Christopher SINGAL, un jeune nak muay décidé et très combatif qui a largement dominé cette rencontre, on peut déjà remarquer un boxeur assez Fimeu. Un style qui reste à affiner, mais avec déjà une réelle maîtrise des enchaînements pieds poings, avec une bonne garde et des jabs parfaitement vissés. Dès qu’il est sur le ring, le corps de Christopher s’arrondit naturellement comme un félin en position d’attaque. Nous devrions entendre parler de ce garçon. Quant à Jérémy TEBANY, il ne démérite pas. Il a dédié son combat à ses deux enfants et est allé jusqu’au bout dans un très bon esprit sportif.
- de 69 kg : Cyril LAURENT (Radja Thaï) bat Paul DEBOOSER (Chok Muay Thaï) aux points (décision partagée).

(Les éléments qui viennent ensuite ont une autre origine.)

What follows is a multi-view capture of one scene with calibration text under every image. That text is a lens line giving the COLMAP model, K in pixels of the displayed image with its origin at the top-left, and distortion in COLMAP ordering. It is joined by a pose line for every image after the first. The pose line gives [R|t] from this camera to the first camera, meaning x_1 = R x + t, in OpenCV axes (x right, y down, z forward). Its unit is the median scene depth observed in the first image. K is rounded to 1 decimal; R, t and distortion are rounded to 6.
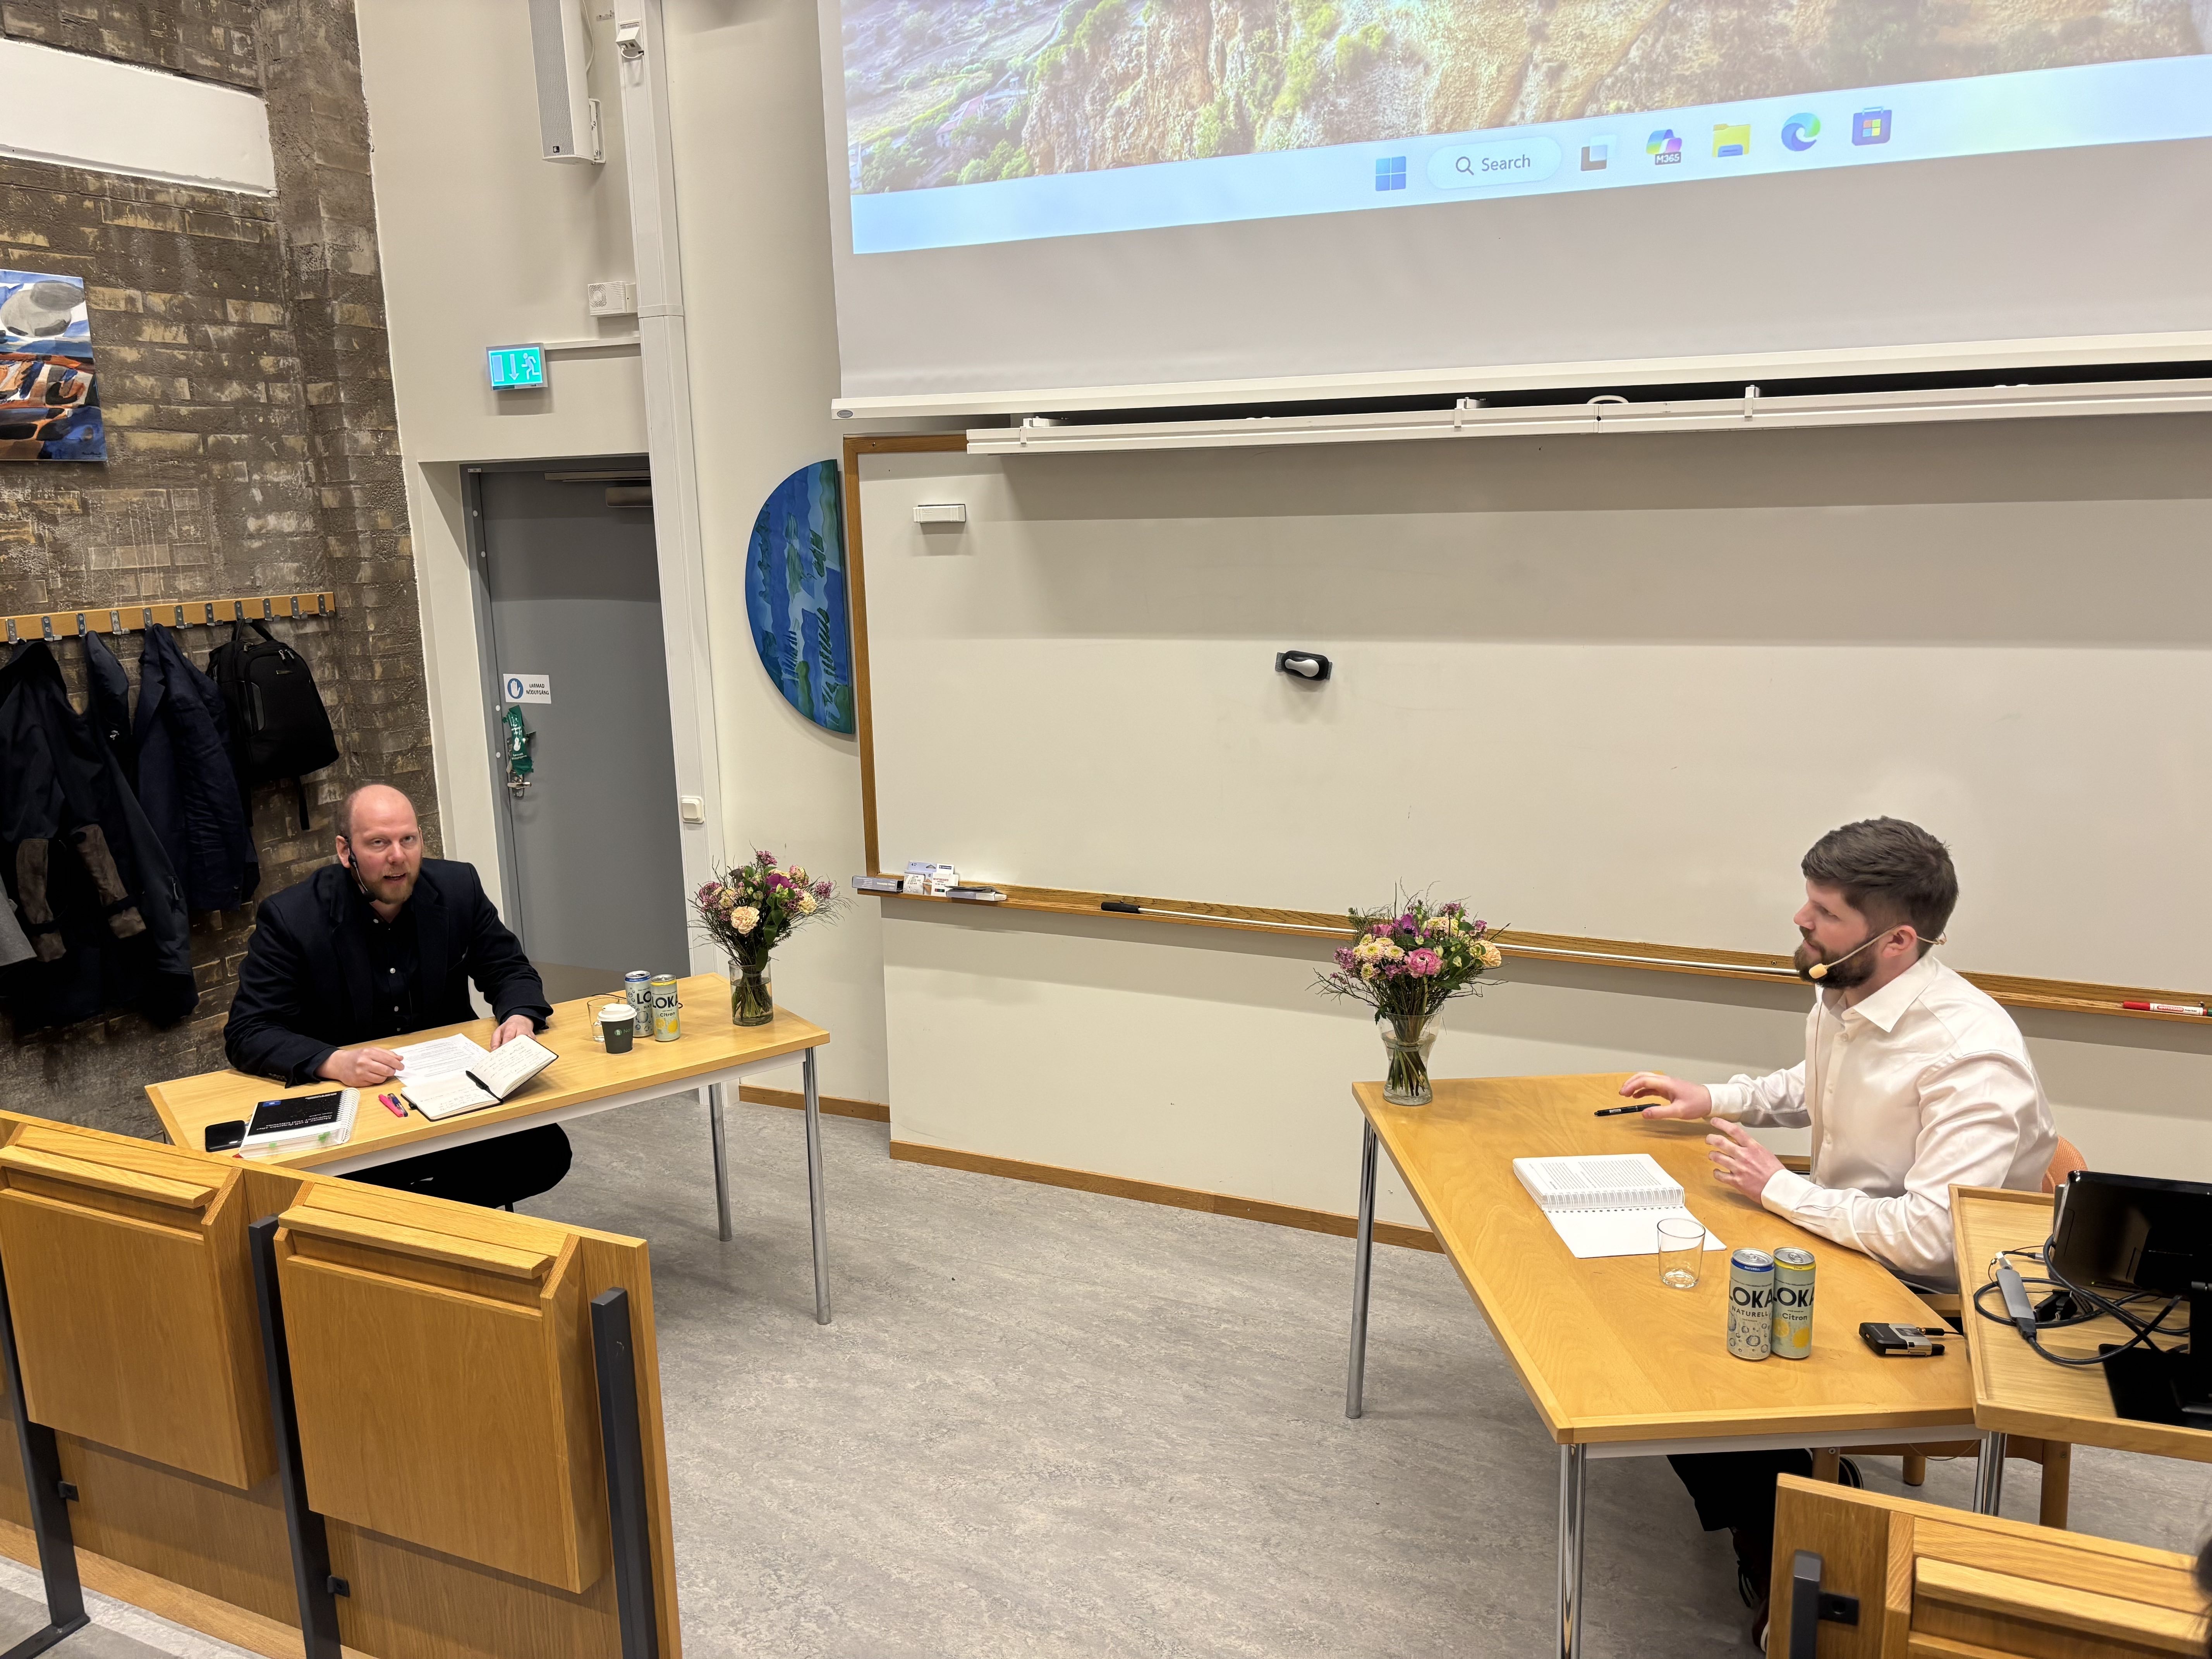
lens RADIAL K [[1637.3, 0, 1104.8], [0, 1637.3, 833.4], [0, 0, 1]] dist [0.082303, -0.095528]
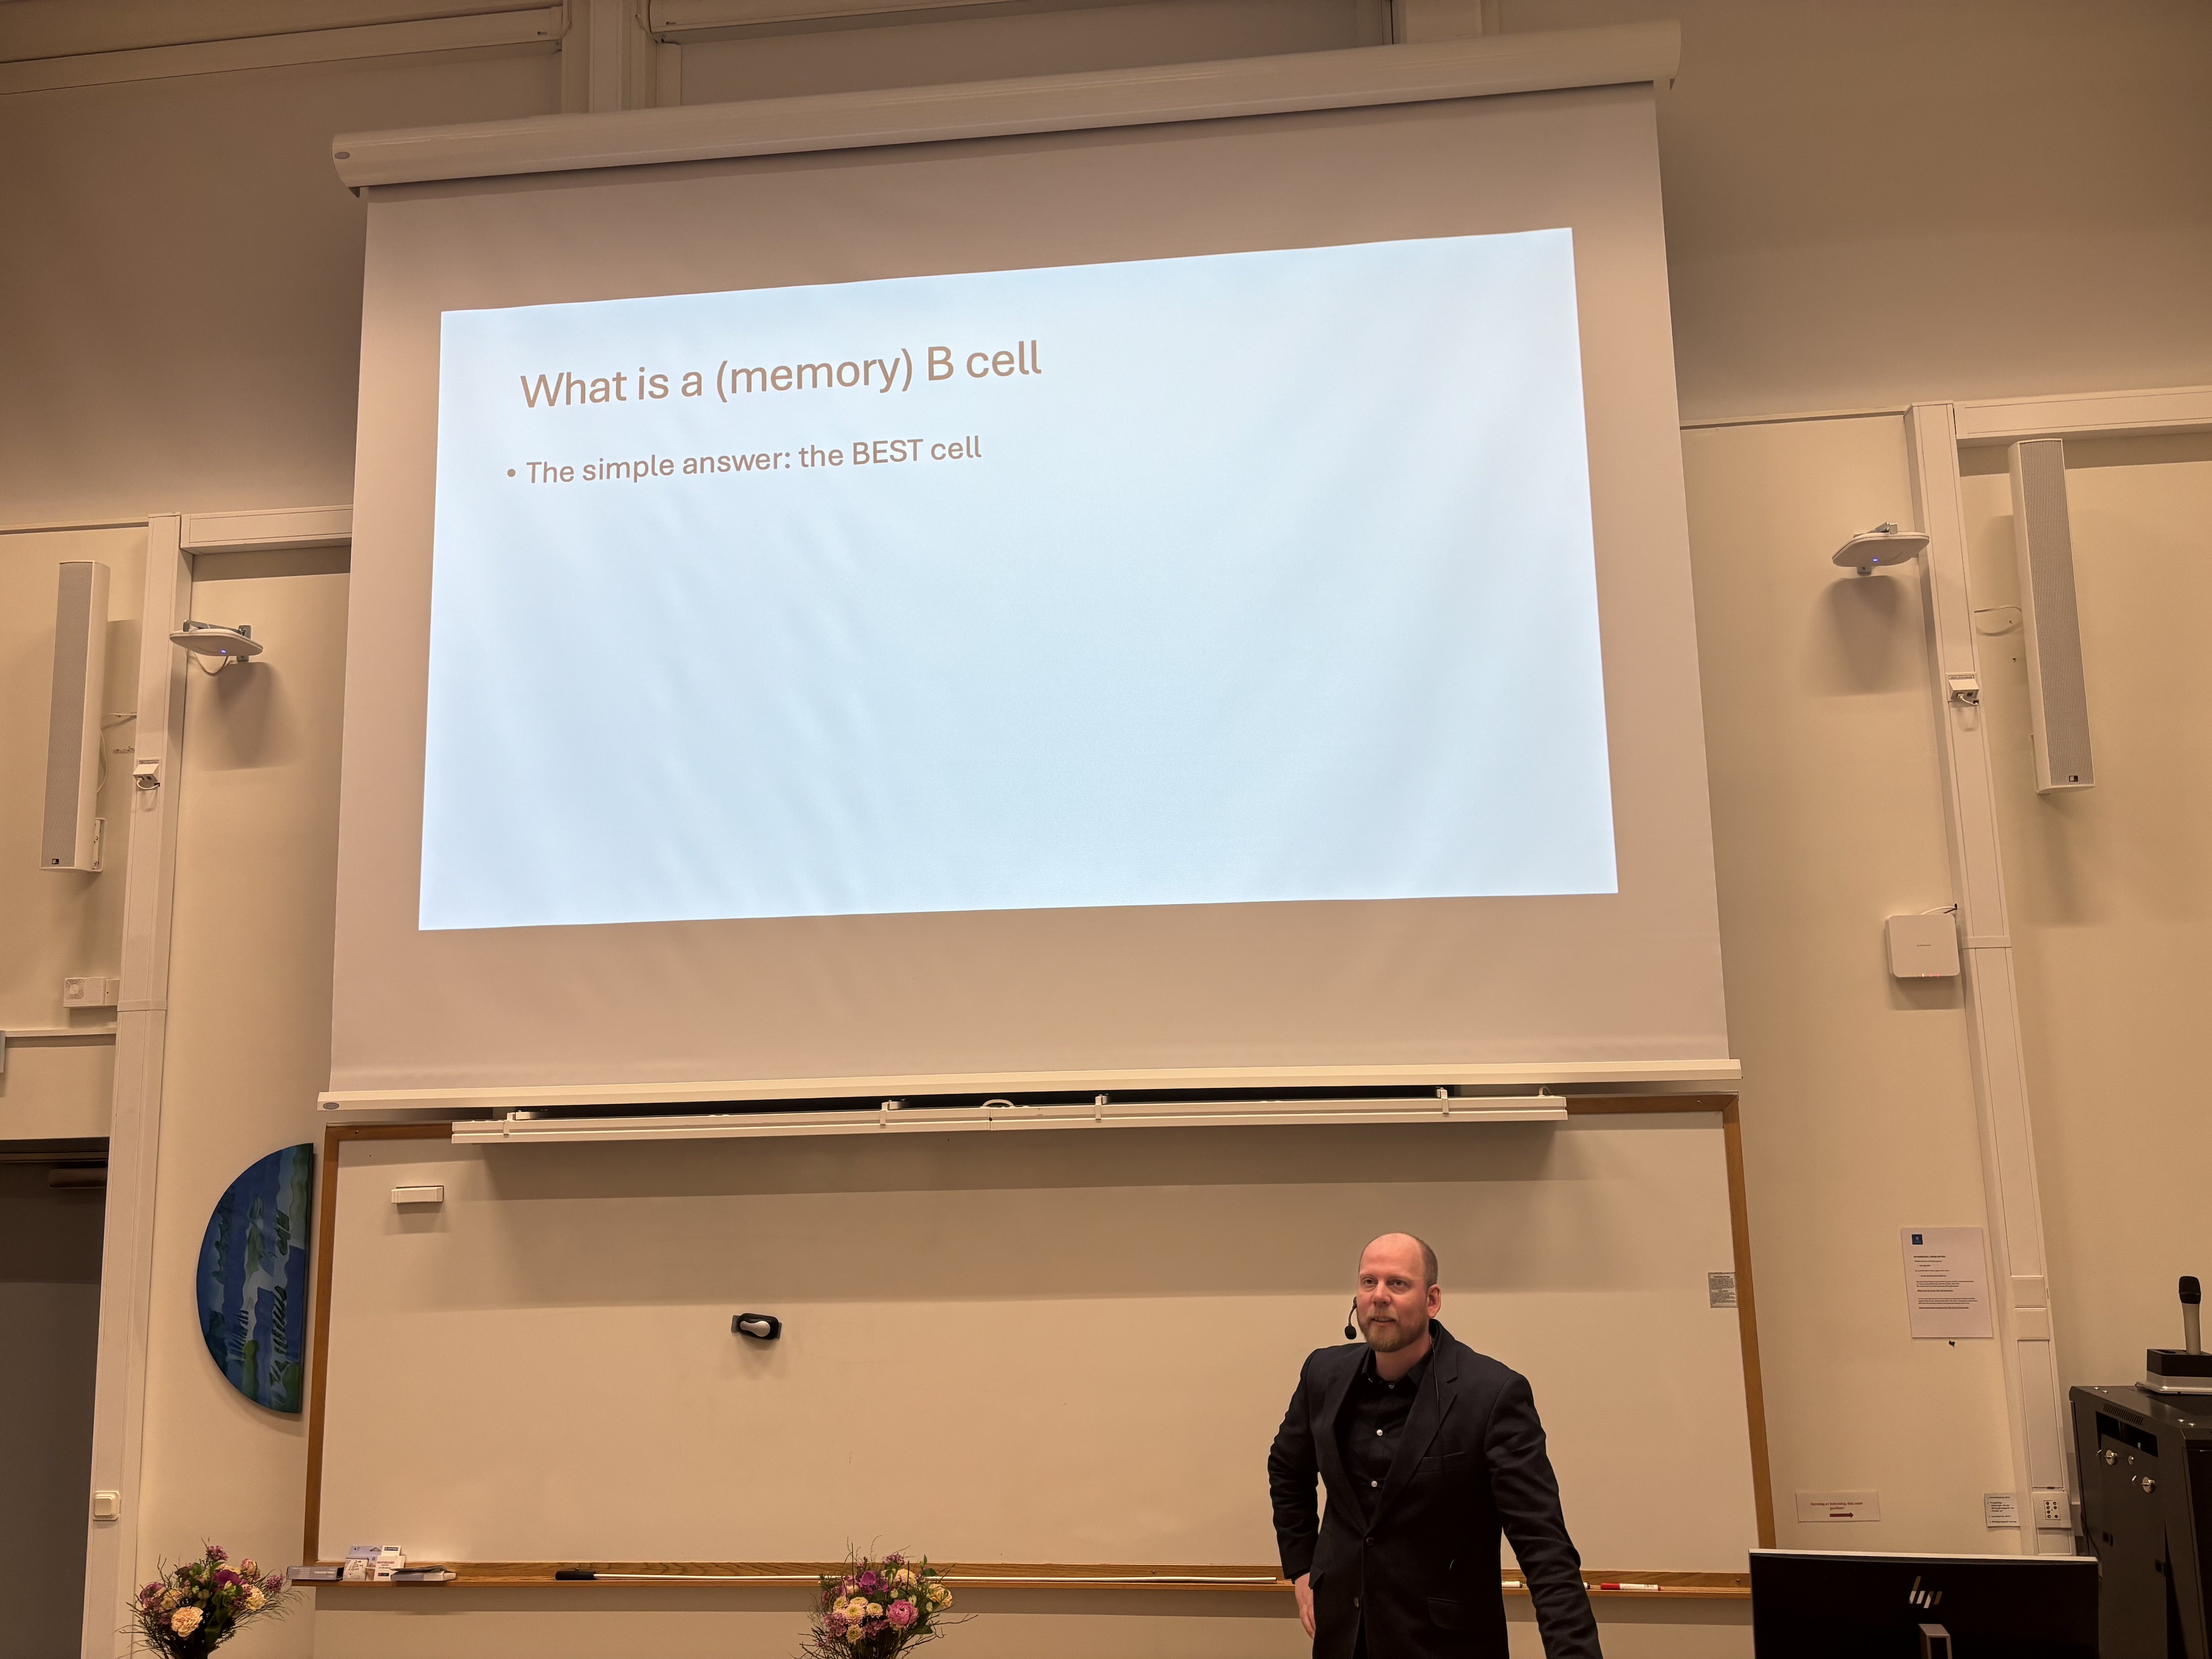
lens RADIAL K [[1637.3, 0, 1104.8], [0, 1637.3, 833.4], [0, 0, 1]] dist [0.082303, -0.095528]
pose [[0.947234, 0.050517, 0.316537, -0.028228], [0.065773, 0.935858, -0.346184, -0.007635], [-0.313722, 0.348737, 0.883154, -0.194779]]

De suite, nous observons un Paul DEBOOSER très nerveux qui ne veut en aucun cas d’un round « d’observation » et montrer de suite qu’il sera le patron sur le ring. Mais Cyril LAURENT ne se laisse pas impressionner, malgré la pluie de Jabs sur son casque et les nombreux middle qui ont cogné avec fracas contre le plastron. Rapidement, il parvient à éviter les coups puissants de son adversaire, en imposant le corps à corps. Mais DEBOOSER se ressaisit dès le début de la deuxième reprise, cherche à être plus précis, tout en restant combatif. Pourtant, il restera gêner par le corps à corps que lui impose LAURENT. DEBOOSER s’était visiblement bien préparé, son physique tient bon, on ressent chez lui une envie de gagner, une combativité qui ravit le public, mais LAURENT a su marquer des points, moins puissant que son adversaire, mais en plus grand nombres, il a boxé avec tactique, utilisé parfaitement le temps, les 3 X 2 minutes, et remporter avec brio, même d’un cheveu, cette victoire.
C’est donc une excellente soirée de Muay Thai, à laquelle Xavier LLORCA a convié le public. Ces initiatives permettent aux nak muay d’affiner leur boxe, simplement de combattre, afin de se préparer aux échéances nationales et internationales à venir.